Tanpa disadari, banyak kebiasaan harian yang membuat hormon stres, terutama kortisol, terus naik. Padahal, hormon ini memang dibutuhkan tubuh untuk merespons tekanan, tetapi jika kadarnya tinggi dalam waktu lama, dampaknya bisa merugikan kesehatan fisik dan mental.
Gaya hidup modern yang serba cepat sering membuat pemicu stres muncul dari hal-hal yang tampak biasa. Mulai dari tidur yang berantakan hingga kebiasaan menatap layar terlalu lama, tubuh bisa membaca kondisi itu sebagai tekanan dan mengaktifkan respons stres berulang.
Pola tidur yang tidak teratur
Kurang tidur atau jam tidur yang berubah-ubah dapat mengganggu ritme sirkadian tubuh. Saat ritme ini kacau, kadar kortisol bisa tetap tinggi lebih lama dari yang seharusnya.
Akibatnya, tubuh terasa lebih lelah, mudah tersulut emosi, dan sulit fokus menjalani aktivitas harian.
Olahraga terlalu keras tanpa jeda
Aktivitas fisik tetap penting untuk menjaga kebugaran, tetapi latihan berlebihan tanpa waktu pemulihan justru bisa membebani tubuh. Dalam kondisi seperti itu, tubuh merespons dengan meningkatkan hormon stres agar energi tetap terjaga.
Jika pola ini terus berulang, olahraga yang seharusnya menyehatkan bisa berubah menjadi sumber tekanan fisik.
Konsumsi kafein yang berlebihan
Kopi, teh, dan minuman energi dapat merangsang sistem saraf pusat dan memicu pelepasan kortisol. Efek ini makin terasa jika kafein dikonsumsi dalam jumlah besar atau terlalu dekat dengan waktu tidur.

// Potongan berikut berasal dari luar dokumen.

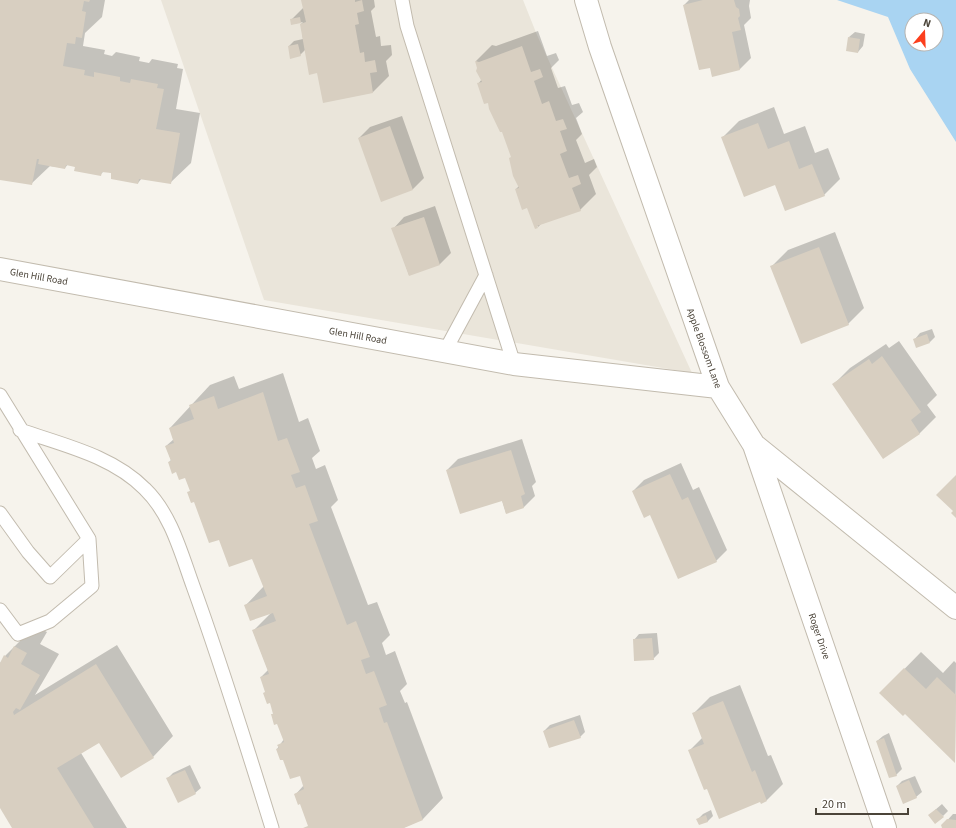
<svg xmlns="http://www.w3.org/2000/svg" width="956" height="828" viewBox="0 0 956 828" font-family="'Source Sans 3',sans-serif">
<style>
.residential{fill:#eae5da}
.water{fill:#a9d4f2;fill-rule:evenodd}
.shadow{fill:#0003}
.building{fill:#d8cfc1}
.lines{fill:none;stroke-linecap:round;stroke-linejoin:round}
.lane-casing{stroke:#c2bbae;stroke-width:15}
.street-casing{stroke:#c2bbae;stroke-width:24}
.lane{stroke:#fff;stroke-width:13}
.street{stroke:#fff;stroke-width:22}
.labels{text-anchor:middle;stroke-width:3;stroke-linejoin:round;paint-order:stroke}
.street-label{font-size:10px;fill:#4b4439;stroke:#fff}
</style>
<rect width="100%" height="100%" fill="#f6f3ec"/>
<!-- residential -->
<path class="residential" d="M161,0H523L537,35L692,373L264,300Z"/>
<!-- water -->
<path class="water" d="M837,0H956V142L910,69L888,17ZM912,20H936V44H912Z"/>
<!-- shadow -->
<path class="shadow" d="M0,0H105L102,17L85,33L83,46L105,50L104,54L112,56L116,52L140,57L139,61L149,63L152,59L178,64L177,68L183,69L176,109L200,113L191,163L170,183L142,178L138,183L113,173L104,171L100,175L68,164L65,168L50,166L31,184L0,179Z
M303,0H374L375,7L371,11L376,37L380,36L381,46L391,45L392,55L386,61L389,76L373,92L318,72L305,50L300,55L289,46L294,41L303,39L301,24L303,22L292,24L291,20L304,7Z
M689,0H750L749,6L751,18L744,25L751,58L740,69L712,75L711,67L684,5Z
M538,31L547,56L556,53L559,60L551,68L558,88L565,86L572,105L579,103L583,112L576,118L582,134L576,140L585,163L594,159L597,167L589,175L596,194L580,210L541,224L538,227L528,207L516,189L519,186L512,156L503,130L489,101L478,84L482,79L476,61L492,45L496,46Z
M855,32L865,34L863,46L858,52L849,37Z
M774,107L784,134L805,126L815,153L828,148L840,179L824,195L776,184L723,137L739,121Z
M402,116L424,178L413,189L382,200L359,138L370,127Z
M435,206L451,253L440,264L409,275L393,229L404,217Z
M835,232L864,308L848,324L772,266L788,250Z
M932,329L935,337L930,342L915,339L920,333Z
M899,341L937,395L927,405L936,417L920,433L884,457L834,384L850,368L886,344L889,348Z
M283,373L299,422L308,418L320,451L312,458L316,469L325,465L338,500L331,507L368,605L377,602L390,635L382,643L386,655L395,651L407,684L400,691L405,703L407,702L443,798L423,819L403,828H307L309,825L301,803L295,795L304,785L300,774L284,759L277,749L284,739L278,723L272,715L274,712L261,677L268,670L253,631L272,612L245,606L264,586L253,557L195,500L188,493L191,490L186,477L177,471L169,462L171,460L166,446L174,439L170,428L210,385L234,376L239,389Z
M522,439L536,482L532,486L535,496L524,507L506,513L502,500L447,470L458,459Z
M681,463L693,490L699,487L727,550L716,561L650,514L633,491L644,480Z
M35,626L47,632L40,644L59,654L35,695L117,645L173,736L153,757L99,742L81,753L127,828H13L0,806V662L1,663L5,656Z
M657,633L659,653L653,659L634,640L639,634Z
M921,652L943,673L954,661L956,663L955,761L905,713L881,693Z
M740,685L768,756L771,755L783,784L767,800L761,801L708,787L690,750L703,737L693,714L710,697Z
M580,715L585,732L580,737L544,731L550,725Z
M889,733L902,769L896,775L877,741L883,736Z
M190,765L201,788L195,793L168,778L173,773Z
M915,776L922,792L916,797L897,786L902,781Z
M942,804L948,811L943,816L935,810Z
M711,810L713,816L708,821L699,824L698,819L703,814Z
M953,814H956V828H943L942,826Z"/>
<!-- building -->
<path class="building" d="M0,0H90L89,2L84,1L82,11L86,12L82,38L76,37L75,44L67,43L63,66L85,70L84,75L94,77V72L120,77V81L130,83L131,79L158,84L157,88L164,89L156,129L180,133L171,184L139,179L138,184L111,179V173L102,172L101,176L74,171L75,167L66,165L65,169L38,164L39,159H37L32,185L0,180Z
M301,0H355V2L362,0L364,11L357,13L359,24L355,25L360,53L364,52L365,62L375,60L377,72L370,73L373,93L323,103L317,73L309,75L300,24L306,22Z
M703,0H734L736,7L739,9L740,16L738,18L741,30L732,32L740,70L712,77L710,68L699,70L683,5Z
M300,17L301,23L291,25L290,19Z
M848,37L860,39L858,53L846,51Z
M298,44L301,56L290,59L288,46Z
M522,46L531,72L540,69L543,77L534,81L542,104L549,101L556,121L563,119L567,129L560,131L567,151L560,154L569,178L578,175L581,184L572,188L581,211L537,226L538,228L535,229L527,208L522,210L515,189L519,188L513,176L509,158L511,157L502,132H500L489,109L488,103L484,104L477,83L482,82L476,71L477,68L475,61L479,62Z
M758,123L768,149L789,141L799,169L812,164L825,196L785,211L775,185L744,197L721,137Z
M390,126L413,190L381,202L358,138Z
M424,217L440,265L409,276L391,228Z
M819,247L849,325L801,344L770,266Z
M927,334L930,343L916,348L913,339Z
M882,356L921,412L911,420L920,434L883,459L832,384L869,359L872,364Z
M263,392L278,441L287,438L300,472L291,475L296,488L305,485L318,521L309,524L347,625L356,621L370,657L361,660L366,674L374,671L387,705L379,708L384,723L387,722L423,820L404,828H303L308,826L300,804L298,805L294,794L304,789L300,776L290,779L283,760H280L276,749L279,748L277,745L284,742L277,724L274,725L271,714H273L270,703L267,704L263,693L265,692L260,677L269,674L252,630L276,621L273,613L250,621L244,605L267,596L252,559L229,567L219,540L209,543L194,502L191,503L187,492L190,491L185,478L179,480L176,472L172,474L168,462L171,461L165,446L174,443L169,428L194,419L189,405L214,396L218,409Z
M511,450L525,494L521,496L524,508L506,514L502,501L460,514L446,470Z
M670,474L682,500L688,497L717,562L678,579L650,515L644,518L632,491Z
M956,475V518L951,513L953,511L936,495Z
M652,638L654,660L634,661L633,639Z
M14,646L27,653L21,664L40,675L20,710L16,708L13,712L14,715L96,664L154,758L121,778L99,743L57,768L94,828H12L0,808V663L4,655L8,658Z
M904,668L926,689L937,677L956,695L955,763L905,714L903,716L879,693Z
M723,701L752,772L755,770L767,801L761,804L760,802L719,819L707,789L704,790L688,750L704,744L692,713Z
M574,720L581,738L549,748L543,731Z
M884,738L897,776L889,778L876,741Z
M185,770L196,794L178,803L166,778Z
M909,780L917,798L903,804L896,786Z
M936,809L944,817L935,824L928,815Z
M706,815L708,822L699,825L696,819Z
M947,819L956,820V828H942L941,825Z"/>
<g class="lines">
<!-- lane casing -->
<g class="lane-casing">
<path id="lane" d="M402,0L407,26L514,364
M445,351L486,275
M0,395L89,539L92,586L50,621L18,634L0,610
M20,430C63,445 113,456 145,489C171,514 181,553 193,586C222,666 247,747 272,828
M0,513L28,552L50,577L89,539"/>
</g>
<!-- street casing -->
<g class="street-casing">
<path id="street" d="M586,0L600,47L718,387L754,445L956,608
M0,269L514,364L718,387
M754,445L885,828"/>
</g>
<!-- lane -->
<use href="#lane" class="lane"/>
<!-- street -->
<use href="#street" class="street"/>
</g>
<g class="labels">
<!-- street labels -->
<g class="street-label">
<text transform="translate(39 276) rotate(10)" y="4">Glen Hill Road</text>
<text transform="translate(358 335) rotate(10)" y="4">Glen Hill Road</text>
<text transform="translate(705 348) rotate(70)" y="4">Apple Blossom Lane</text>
<text transform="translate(820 636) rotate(71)" y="4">Roger Drive</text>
</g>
</g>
<!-- north arrow -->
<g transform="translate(924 32) rotate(19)"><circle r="19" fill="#ffffff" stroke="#b7b4b0"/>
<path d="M0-3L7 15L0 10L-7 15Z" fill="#fc3f1d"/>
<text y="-6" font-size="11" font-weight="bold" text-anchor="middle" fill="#4b4439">N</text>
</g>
<!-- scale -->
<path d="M816 808v6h92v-6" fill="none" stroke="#4b4439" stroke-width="2"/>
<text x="822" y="808" font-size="12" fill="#4b4439" stroke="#ffffff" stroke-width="3" paint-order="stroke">20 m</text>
</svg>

Kebiasaan tersebut bisa mengganggu kualitas istirahat dan membuat siklus stres harian semakin sulit diputus.
Sering melewatkan waktu makan
Melewatkan sarapan atau menunda makan terlalu lama dapat menurunkan kadar gula darah. Saat energi turun, tubuh meningkatkan kortisol sebagai respons untuk menjaga kestabilan.
Jika kebiasaan ini berlangsung terus, tubuh bisa mengalami stres metabolik yang berkepanjangan.
Terlalu lama menatap layar gawai
Paparan layar ponsel, komputer, atau perangkat digital dalam waktu lama, terutama pada malam hari, dapat menghambat produksi melatonin. Hormon ini berperan membantu tubuh rileks dan bersiap tidur.
Saat melatonin terganggu, kualitas tidur ikut turun dan kadar hormon stres bisa tetap tinggi hingga hari berikutnya.
Tekanan mental yang tidak berhenti
Stres psikologis dari pekerjaan, masalah keuangan, atau konflik pribadi menjadi pemicu besar meningkatnya kortisol. Ketika pikiran terus berada dalam tekanan, sistem respons stres tubuh bekerja tanpa banyak jeda.
Dalam jangka panjang, kondisi ini dapat memengaruhi jantung, sistem imun, dan keseimbangan hormon lainnya.
Pola makan yang tidak sehat
Makanan ultra-olahan yang tinggi gula, garam, dan lemak jenuh dapat memperburuk respons stres tubuh. Fluktuasi gula darah yang tajam juga membuat tubuh lebih sering melepaskan hormon stres untuk menjaga energi tetap stabil.
Di sisi lain, asupan nutrisi yang kurang membuat tubuh lebih sulit beradaptasi terhadap tekanan fisik maupun mental.
Kurang minum air mineral
Dehidrasi ringan juga bisa memicu stres fisiologis pada tubuh. Saat cairan tubuh tidak cukup, produksi kortisol dapat meningkat sebagai bagian dari respons tubuh.
Jika dibiarkan, kondisi ini dapat menurunkan energi, memperparah rasa lelah, dan melemahkan daya tahan tubuh.
Pada dasarnya, kortisol tetap dibutuhkan untuk kondisi tertentu, tetapi kebiasaan sehari-hari yang tidak sehat dapat membuat produksinya berlebihan. Mengenali pemicunya menjadi langkah penting untuk menjaga keseimbangan hormon, kesehatan mental, dan kualitas hidup secara keseluruhan.